Quando acabou, ela tocou nas rédeas do garanhão que estava penteando quando eles chegaram e a mandou um sorriso.

— Sabe mais do que os outros quando eles chegaram, pelo menos.

— Os outros? — perguntou Canissa, piscando devagar. — Tá falando dos que foi morto?

Veena soltou uma risada sem humor, balançando a cabeça.

Ela tinha dentes tão tortos quanto o nariz, que bem claramente já tinha sido quebrado mais de uma só vez antes. Provavelmente já tinha sido quebrado mais de umas cinco vezes, do jeito que parecia pior até do que o de Kassim. Tinha uma cicatriz feia e de aparência dolorosa no queixo, mas o rosto parecia tão cheio de confiança e tão amigável que Canissa teria relaxado se não fosse pelo assunto e lugar onde estava.

— Gente aparece e desaparece o tempo todo nesse castelo, cê se acostuma — foi o que ela disse para Canissa, o tom reconfortante, soltando o cavalo e passando um braço por cima dos ombros da outra menina. — Cê tá com os pés machucados, né não? Eu vi pelo jeito como cê tá andando. Vem cá. Eu tenho uns remédios e uma sandália que eu posso te dar.

Ela tinha um quartinho ligado aos estábulos, um que ela disse para Canissa que tinha lutado com unhas e dentes para pegar dos meninos que costumavam trabalhar com ela, mas que elas podiam dividir, se ela aceitasse o cheiro de esterco e o barulho alto todas as manhãs e noites. Canissa, é claro, estava acostumada com cheiros e barulhos piores e não hesitou em dizer sim.

Enquanto passava água nos pés de Canissa e a mostrava várias ervas medicinais que tinha conseguido com uma menina na cozinha, Veena a disse:

— Meu pai trabalhava nos estábulos e minha mãe na cozinha antes deles morrer. Eu cresci aqui e já ouvi de tudo que cês na cidade falam da gente, mas não é tão ruim quanto cês fazem parecer. O menino antes de você caiu de um dos cavalos e quebrou o pescoço, não foi morto não. Ninguém é morto a não ser que acabe desfigurado demais para trabalhar ao redor de nobres enojadinhos e o Divino não tenha o que fazer com a pessoa. Bem difícil disso acontecer.

Desfigurados, Canissa pensou com horror, e então decidiu que pensar não era um bom plano se ela quisesse manter a calma e a cabeça em relação ao seu destino iminente.

Ela pensou em perguntar sobre o dinheiro que eles recebiam e nunca chegava na cidade, mas Veena foi mais rápida.

— O único medo mesmo é chamar atenção da puta do Divino — ela continuou. — Ela adora fazer crianças desaparecer.
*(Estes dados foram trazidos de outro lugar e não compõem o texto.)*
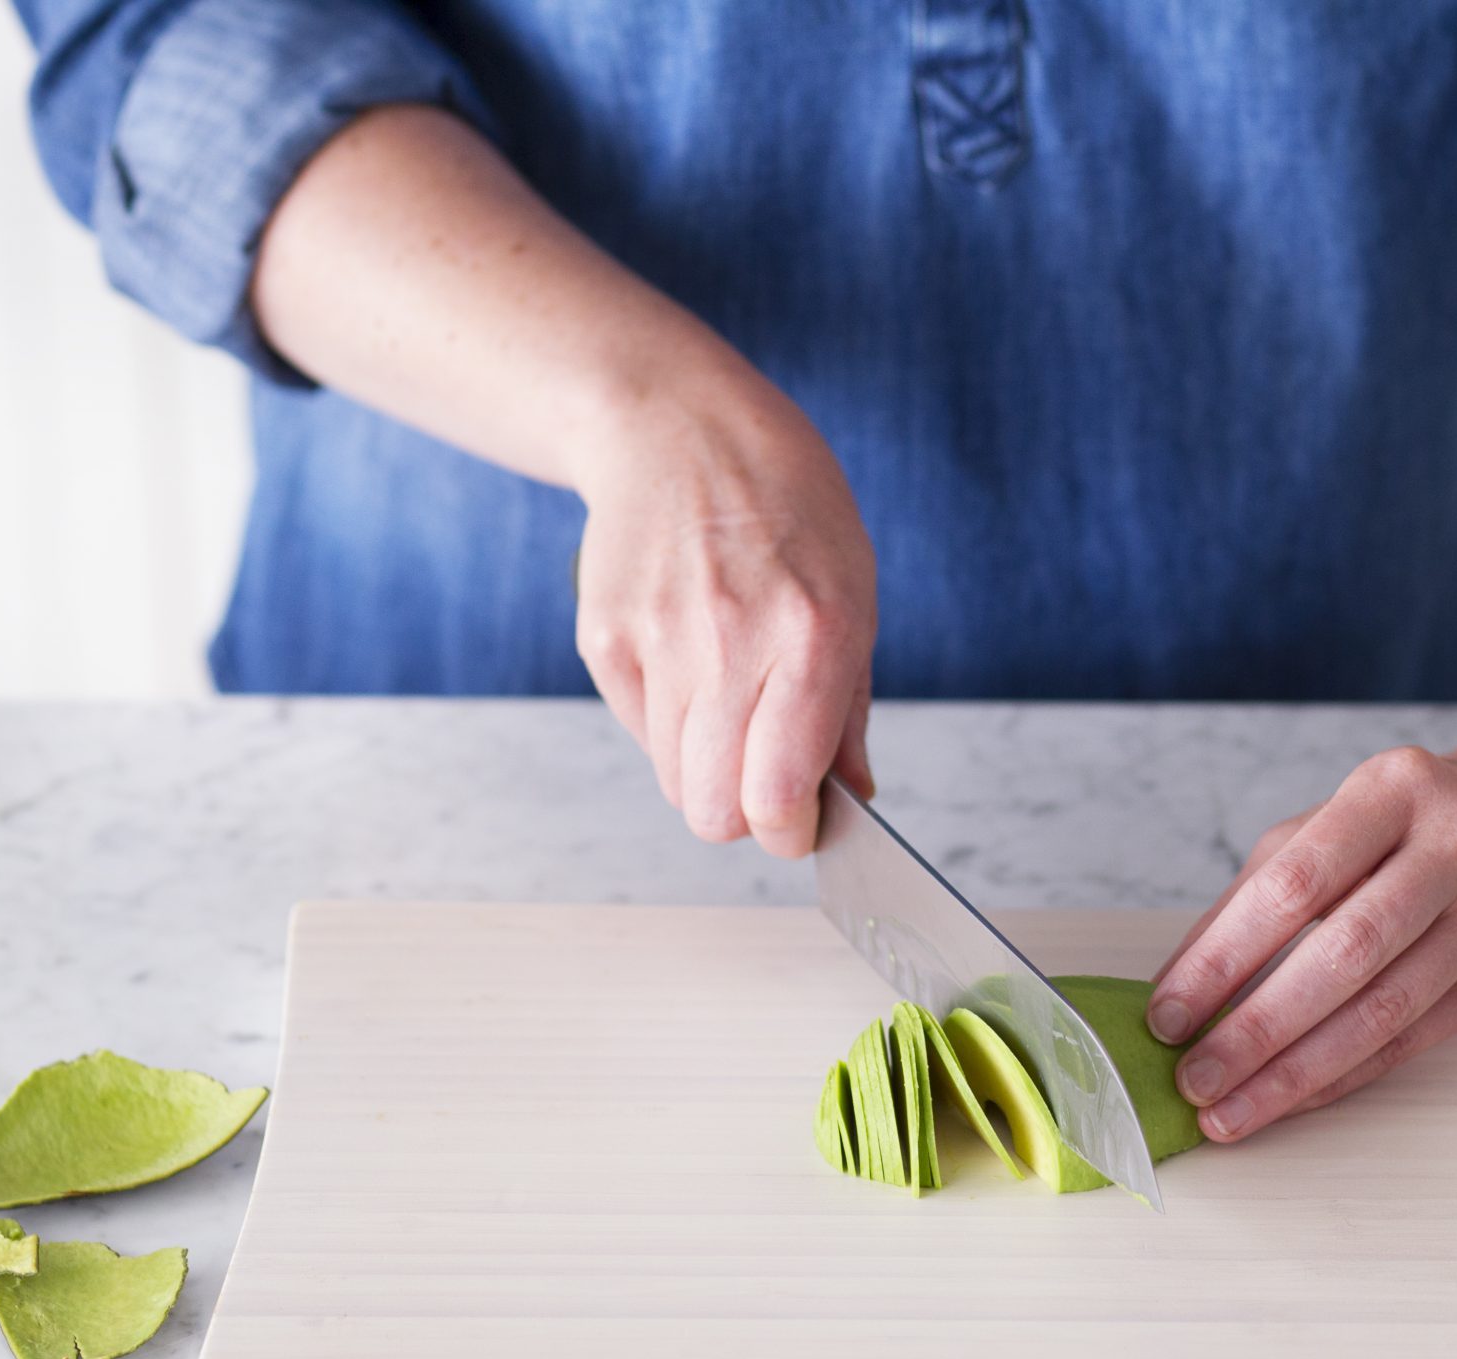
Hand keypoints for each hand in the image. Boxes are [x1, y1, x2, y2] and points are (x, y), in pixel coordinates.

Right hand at [571, 361, 877, 856]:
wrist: (679, 427)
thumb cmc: (784, 505)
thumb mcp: (853, 590)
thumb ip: (848, 708)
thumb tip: (852, 798)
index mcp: (813, 635)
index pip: (781, 797)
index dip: (793, 833)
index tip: (803, 823)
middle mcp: (732, 643)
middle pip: (716, 811)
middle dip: (748, 816)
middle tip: (768, 782)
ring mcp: (658, 640)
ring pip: (677, 783)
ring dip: (709, 772)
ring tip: (732, 709)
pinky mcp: (604, 638)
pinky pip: (641, 733)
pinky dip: (669, 727)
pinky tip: (690, 664)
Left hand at [1146, 730, 1456, 1140]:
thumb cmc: (1422, 824)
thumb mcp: (1341, 823)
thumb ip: (1260, 891)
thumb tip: (1177, 984)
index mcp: (1393, 788)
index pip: (1292, 884)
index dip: (1220, 958)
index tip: (1165, 1016)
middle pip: (1342, 952)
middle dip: (1254, 1028)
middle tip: (1191, 1079)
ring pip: (1382, 1008)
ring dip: (1295, 1072)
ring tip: (1229, 1110)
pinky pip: (1414, 1038)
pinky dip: (1343, 1074)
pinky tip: (1293, 1099)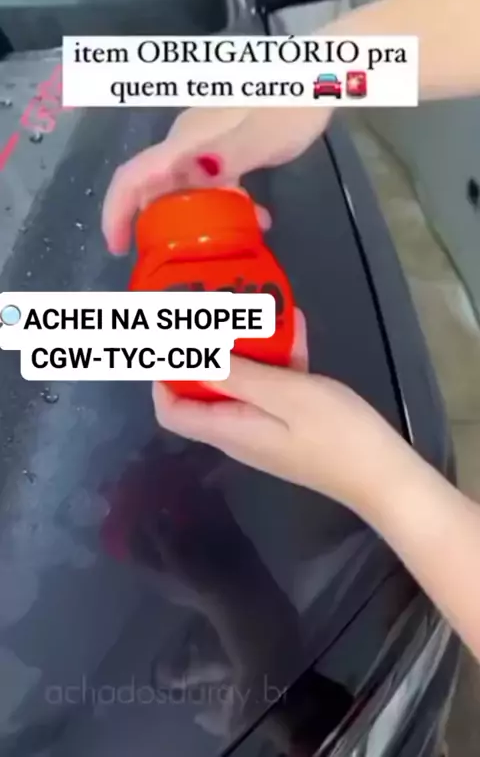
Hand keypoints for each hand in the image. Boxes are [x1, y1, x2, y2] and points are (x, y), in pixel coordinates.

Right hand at [102, 106, 331, 253]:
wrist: (317, 73)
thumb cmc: (290, 104)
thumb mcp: (261, 137)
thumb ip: (226, 157)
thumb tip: (190, 181)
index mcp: (188, 139)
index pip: (134, 174)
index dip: (118, 211)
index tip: (119, 247)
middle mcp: (188, 138)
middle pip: (155, 184)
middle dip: (159, 222)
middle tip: (179, 256)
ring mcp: (207, 139)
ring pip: (186, 185)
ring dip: (199, 216)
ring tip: (230, 241)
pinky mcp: (228, 140)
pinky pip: (212, 178)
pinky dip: (223, 201)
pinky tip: (254, 215)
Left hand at [152, 311, 409, 517]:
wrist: (385, 476)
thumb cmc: (335, 433)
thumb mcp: (286, 394)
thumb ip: (238, 375)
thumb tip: (189, 357)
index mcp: (228, 428)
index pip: (172, 411)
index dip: (164, 377)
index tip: (171, 338)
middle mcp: (239, 431)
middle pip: (205, 393)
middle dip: (206, 352)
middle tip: (213, 311)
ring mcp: (266, 430)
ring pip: (242, 385)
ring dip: (247, 349)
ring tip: (254, 307)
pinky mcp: (292, 426)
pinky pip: (274, 388)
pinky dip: (280, 359)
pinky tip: (294, 324)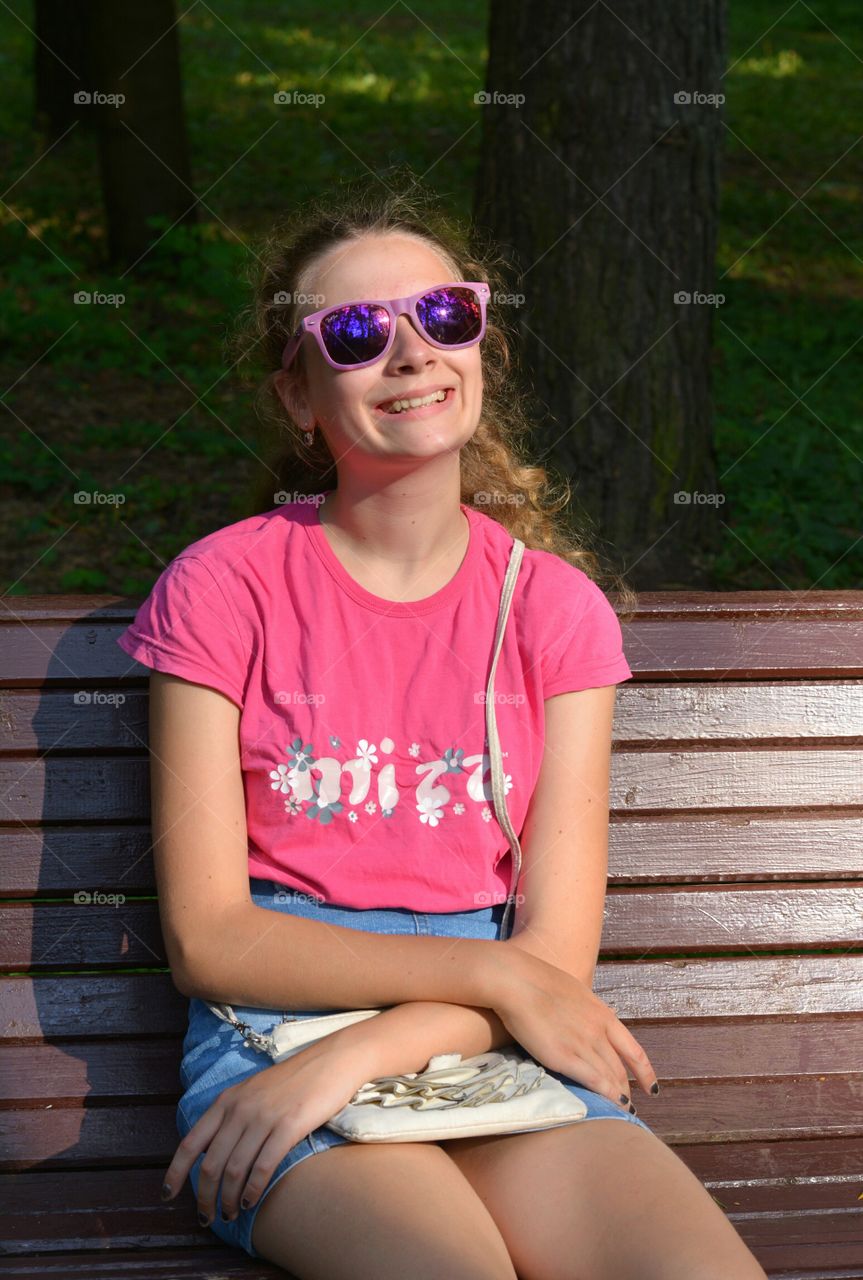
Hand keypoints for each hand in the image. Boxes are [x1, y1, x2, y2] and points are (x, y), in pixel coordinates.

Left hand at [162, 1036, 375, 1224]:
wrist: (331, 1060)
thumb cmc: (294, 1080)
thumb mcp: (253, 1092)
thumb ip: (232, 1116)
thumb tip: (213, 1152)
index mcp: (227, 1101)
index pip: (190, 1142)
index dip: (175, 1173)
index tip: (167, 1196)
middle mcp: (240, 1109)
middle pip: (211, 1164)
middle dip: (204, 1197)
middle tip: (206, 1218)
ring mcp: (263, 1117)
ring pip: (234, 1169)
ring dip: (228, 1199)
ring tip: (229, 1214)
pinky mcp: (289, 1126)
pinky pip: (263, 1166)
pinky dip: (253, 1189)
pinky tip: (250, 1201)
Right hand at [493, 948, 656, 1106]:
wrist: (517, 981)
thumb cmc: (538, 981)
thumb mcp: (575, 992)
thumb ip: (587, 1010)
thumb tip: (594, 1016)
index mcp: (603, 1014)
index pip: (634, 1050)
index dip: (645, 1072)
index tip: (651, 1087)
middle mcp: (598, 1031)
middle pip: (621, 1068)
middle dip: (628, 1088)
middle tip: (629, 1104)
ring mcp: (583, 1044)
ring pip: (610, 1077)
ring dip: (618, 1096)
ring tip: (621, 1110)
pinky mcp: (564, 1057)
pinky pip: (594, 1081)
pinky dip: (606, 1095)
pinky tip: (612, 1106)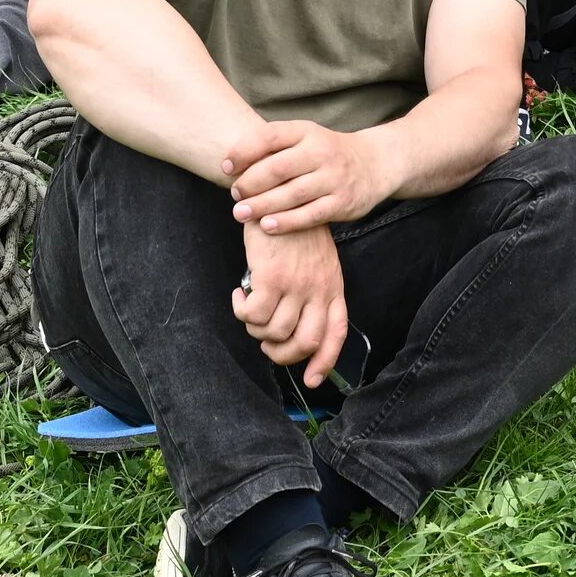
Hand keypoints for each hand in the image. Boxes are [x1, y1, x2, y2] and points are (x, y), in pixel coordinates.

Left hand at [226, 120, 387, 233]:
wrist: (374, 164)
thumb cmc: (326, 153)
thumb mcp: (305, 138)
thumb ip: (274, 148)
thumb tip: (230, 164)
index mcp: (307, 131)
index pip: (270, 136)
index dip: (243, 151)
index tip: (225, 167)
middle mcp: (322, 152)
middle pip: (278, 168)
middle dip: (250, 184)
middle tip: (235, 195)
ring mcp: (334, 178)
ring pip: (292, 194)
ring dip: (262, 206)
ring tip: (241, 214)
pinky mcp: (342, 202)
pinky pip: (310, 215)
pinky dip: (286, 222)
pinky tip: (267, 226)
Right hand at [234, 221, 349, 385]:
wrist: (277, 195)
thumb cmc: (292, 231)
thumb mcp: (315, 261)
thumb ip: (311, 291)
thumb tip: (293, 328)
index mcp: (332, 286)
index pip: (336, 333)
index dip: (325, 362)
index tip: (310, 381)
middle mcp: (319, 288)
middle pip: (306, 342)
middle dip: (282, 354)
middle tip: (265, 343)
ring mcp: (297, 284)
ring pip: (275, 331)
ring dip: (256, 330)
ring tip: (249, 310)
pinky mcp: (272, 277)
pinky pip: (254, 315)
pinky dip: (243, 312)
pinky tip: (239, 295)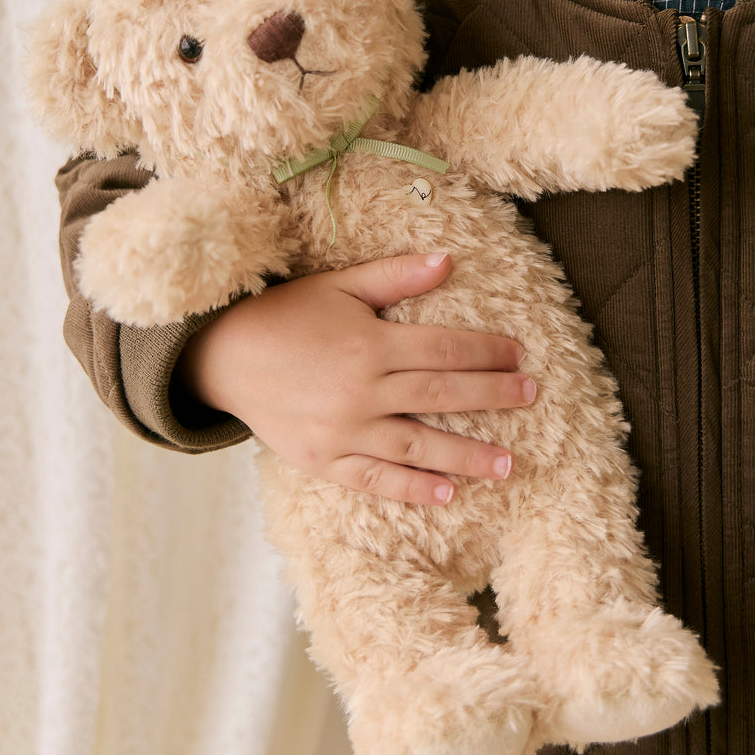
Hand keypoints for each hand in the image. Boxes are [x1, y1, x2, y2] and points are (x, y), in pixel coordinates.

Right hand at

Mas cê é pequena. Baixinha, então é mais fácil do cê se esconder e não ser notada. Não se esquenta demais, eu acho que cê vai se dar bem, se você ficar do meu lado e ouvir tudo que eu te ensinar.

— Deixa eu adivinhá — comentou Canissa, a lançando um sorriso hesitante. — Cê tem muito pra mim ensiná.

— Tenho. Começando com o seu sotaque. — Veena olhou para cima, ajoelhada aos pés de Canissa enquanto Canissa sentava na cama dela. Cama que elas iriam dividir. Cama delas, então. Dessa vez, o sorriso de Veena foi triste. — O trabalho devia ser a parte mais importante, né? Mas longe disso. É fofo, como cê fala, mas os nobres vão odiar. A gente não precisa falar tão bem quanto eles, eu tenho um sotaque também, mas se eles te pegarem deixando de falar seus erres ou soando como se cê fosse da favela ao redor deles, eles vão considerar desrespeito.

— Eu sô da favela — disse Canissa, indignada. — E é o jeito como eu falo. Como pode sê desrespeito?

Veena riu.

— Ah, docinho. — Ela se levantou. — Olha a minha primeira e mais importante lição: tudo sobre a gente é desrespeito para eles.

Até se ela não tivesse falado nada, essa seria uma lição que Canissa ia aprender bem rápido, nas mãos daqueles nobres.